Was ist das Wichtigste, was wir heute vom Bauhaus lernen können?

Ich denke, sich im Hier und Heute zu positionieren. Und daraus zu überlegen, wie kann ich etwas verändern. Es ist nicht jedem gegeben, visionär zu sein.

Ist es obsolet geworden, Utopien zu entwickeln?

Vielleicht denken wir einfach nicht so groß. Großes Denken ist ja mit großen Gefahren des Scheiterns verbunden. Dieser Mut ist eher in Zeiten zu finden, in denen man nichts zu verlieren hat. Und das war definitiv in den Jahren nach dem Ersten Weltkrieg der Fall, anders als heute.

Ihr Haus macht sich mit einem neuen Erweiterungsbau auf den Weg in die Zukunft. Wie geht es voran mit der Baustelle Bauhaus-Archiv?

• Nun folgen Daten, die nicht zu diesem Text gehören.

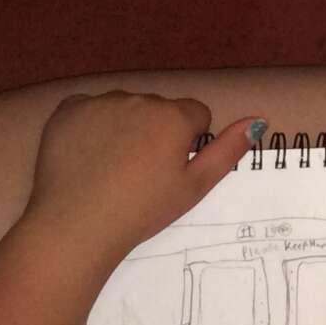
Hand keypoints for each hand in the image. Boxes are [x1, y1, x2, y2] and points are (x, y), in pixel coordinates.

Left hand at [22, 93, 253, 264]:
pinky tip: (86, 154)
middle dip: (155, 130)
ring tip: (111, 166)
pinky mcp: (67, 110)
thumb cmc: (142, 210)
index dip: (188, 141)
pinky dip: (90, 125)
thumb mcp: (195, 187)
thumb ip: (228, 150)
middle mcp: (140, 99)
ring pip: (124, 107)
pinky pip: (88, 107)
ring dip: (124, 126)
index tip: (170, 168)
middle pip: (158, 109)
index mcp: (174, 116)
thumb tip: (258, 120)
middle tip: (140, 172)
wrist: (76, 225)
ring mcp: (100, 102)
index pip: (195, 114)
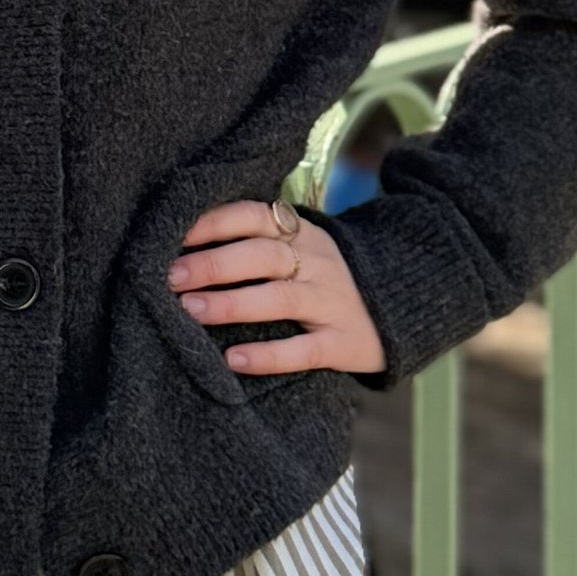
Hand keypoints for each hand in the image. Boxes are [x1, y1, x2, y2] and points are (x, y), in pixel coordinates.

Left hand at [168, 199, 386, 378]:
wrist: (405, 305)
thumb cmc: (325, 278)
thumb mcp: (299, 249)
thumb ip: (255, 244)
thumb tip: (181, 247)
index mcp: (300, 233)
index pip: (252, 216)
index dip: (211, 223)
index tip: (171, 235)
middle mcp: (316, 262)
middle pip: (262, 255)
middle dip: (214, 264)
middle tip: (170, 278)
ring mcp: (332, 301)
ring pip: (279, 299)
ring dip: (232, 303)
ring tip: (191, 310)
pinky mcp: (343, 342)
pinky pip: (304, 349)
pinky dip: (268, 355)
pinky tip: (233, 359)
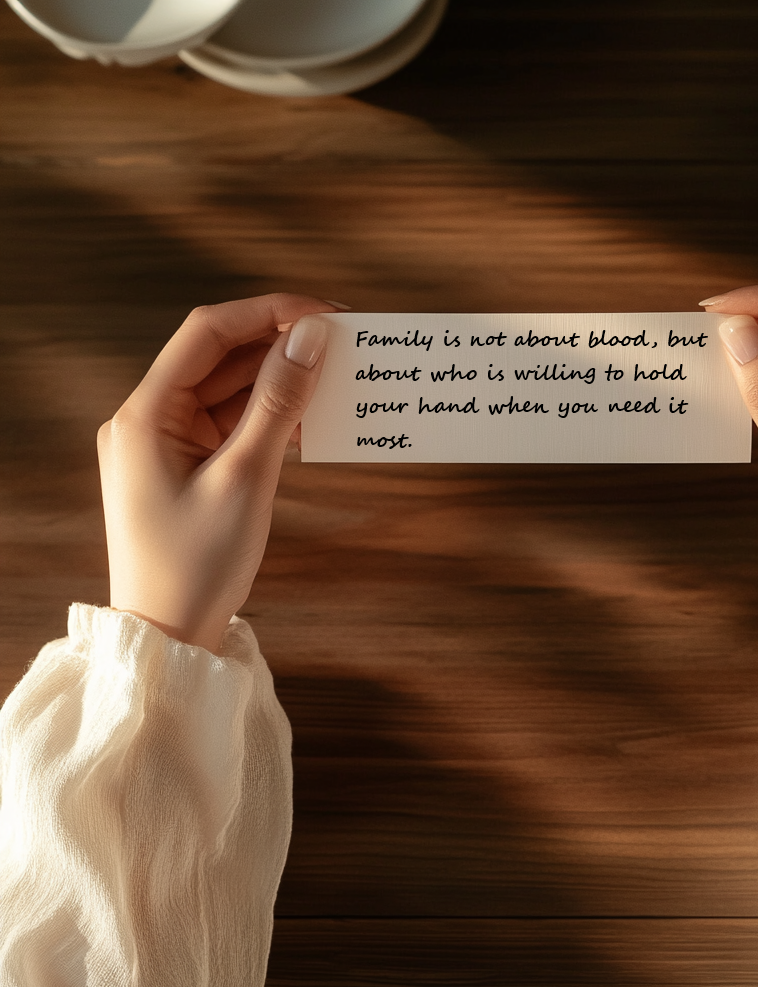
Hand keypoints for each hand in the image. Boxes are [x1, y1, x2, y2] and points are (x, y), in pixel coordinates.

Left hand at [97, 294, 336, 652]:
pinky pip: (234, 425)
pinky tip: (310, 421)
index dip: (268, 313)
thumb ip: (278, 402)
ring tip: (336, 378)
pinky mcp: (189, 467)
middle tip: (343, 342)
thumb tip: (311, 338)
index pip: (208, 333)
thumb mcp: (245, 478)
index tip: (325, 314)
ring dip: (281, 383)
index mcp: (147, 413)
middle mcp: (152, 419)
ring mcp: (169, 444)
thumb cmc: (195, 565)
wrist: (168, 635)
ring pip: (232, 391)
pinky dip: (271, 418)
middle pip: (222, 359)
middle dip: (282, 346)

Wir sind gut aufgestellt, was unseren Bau anbelangt ebenso wie für das große  Jubiläumsjahr.. Wenn sich in Krefeld, in Arnstadt, in Weißwasser, an ganz kleinen Orten, von denen wir es gar nicht erwartet haben, Bürgerteams zusammentun und ein verwahrlostes Gebäude aus den Zwanziger Jahren in den Fokus rücken, um mit dabei zu sein im großen Jubiläumsprogramm – dann finde ich das großartig! Das ist genau das, was wir wollen: eine neue Identifikation mit einem Ort, eine neue Wertschätzung der Moderne, die unsere Kultur geprägt hat. Das Bauhaus ist nur ein Teil davon. Wir stoßen da Tore auf, das hätte ich nie gedacht.

Die Fragen stellte Elke Linda Buchholz.